Purple Hibiscus

Purple Hibiscus is a novel in three parts, a very common and standard thing with regard to form and execution. It is a story of adolescence and a trouble family, a story where a father’s religious zeal and hypocrisy. It’s a story about abuse and familial schism. None of these things are especially uncommon, but this story is set in postcolonial Nigeria and depicts an Igbo family defined by their father’s abusive imitations and worship of all things European. This is, needless to say, a hard break from the kind of “novel of ideas” that are so often the first things that come to mind when one hears of this narrative arc.

Chimamanda Ngozi Adichie’s novel isn’t worth reading on account of its novelty –Purple Hibiscus is objectively well-written and possess one of the most engaging narratives I’ve encountered since the thematically pulpy but equally prose-driven The Twelve trilogy. The further into this book you get, the more invested you become. That’s almost always the goal of good novel-length fiction, but it’s hard to pull of as completely as Adichie has here.

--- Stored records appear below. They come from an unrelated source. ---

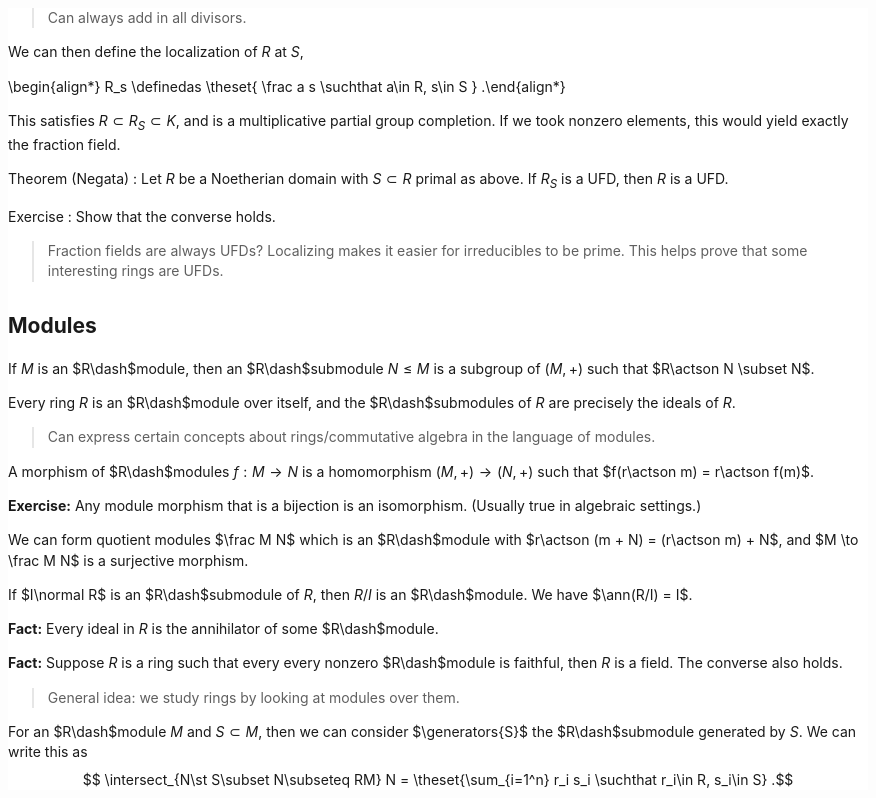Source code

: > Can always add in all divisors.

We can then define the localization of $R$ at $S$, 

\begin{align*}
R_s \definedas \theset{ \frac a s \suchthat a\in R, s\in S }
.\end{align*}

This satisfies $R \subset R_S \subset K$, and is a multiplicative partial group completion.
If we took nonzero elements, this would yield exactly the fraction field.

Theorem (Negata)
: Let $R$ be a Noetherian domain with $S\subset R$ primal as above.
  If $R_S$ is a UFD, then $R$ is a UFD.

Exercise
: Show that the converse holds.

> Fraction fields are always UFDs?
> Localizing makes it easier for irreducibles to be prime.
> This helps prove that some interesting rings are UFDs.

## Modules

If $M$ is an $R\dash$module, then an $R\dash$submodule $N \leq M$ is a subgroup of $(M, +)$ such that $R\actson N \subset N$.

Every ring $R$ is an $R\dash$module over itself, and the $R\dash$submodules of $R$ are precisely the ideals of $R$.

> Can express certain concepts about rings/commutative algebra in the language of modules.

A morphism of $R\dash$modules $f: M\to N$ is a homomorphism $(M, +) \to (N, +)$ such that $f(r\actson m) = r\actson f(m)$.

**Exercise:**
Any module morphism that is a bijection is an isomorphism. 
(Usually true in algebraic settings.)

We can form quotient modules $\frac M N$ which is an $R\dash$module with $r\actson (m + N) = (r\actson m) + N$, and $M \to \frac M N$ is a surjective morphism.

If $I\normal R$ is an $R\dash$submodule of $R$, then $R/I$ is an $R\dash$module.
We have $\ann(R/I) = I$.

**Fact:**
Every ideal in $R$ is the annihilator of some $R\dash$module.

**Fact:**
Suppose $R$ is a ring such that every every nonzero $R\dash$module is faithful, then $R$ is a field.
The converse also holds.

> General idea: we study rings by looking at modules over them.

For an $R\dash$module $M$ and $S\subset M$, then we can consider $\generators{S}$ the $R\dash$submodule generated by $S$.
We can write this as 
$$
\intersect_{N\st S\subset N\subseteq RM} N = \theset{\sum_{i=1^n} r_i s_i \suchthat r_i\in R, s_i\in S}
.$$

A bit of time has passed between my reading of this novel and my writing of this reading log, as I try to do. The neurological digestion of Adichie’s characters and narratives, her prose and her ideas, has produced nothing but further positive descriptions. The novel is a bit slow to start, but that’s all a part of the things’s intrinsic pacing, and only adds to my appreciation. This is a fantastic book, and I intend to seek out more of Adichie’s writing as soon as I can -check out her Amazon Single “We Should All Be Feminists” for a quick and easy-reading essay on her own experiences with the label.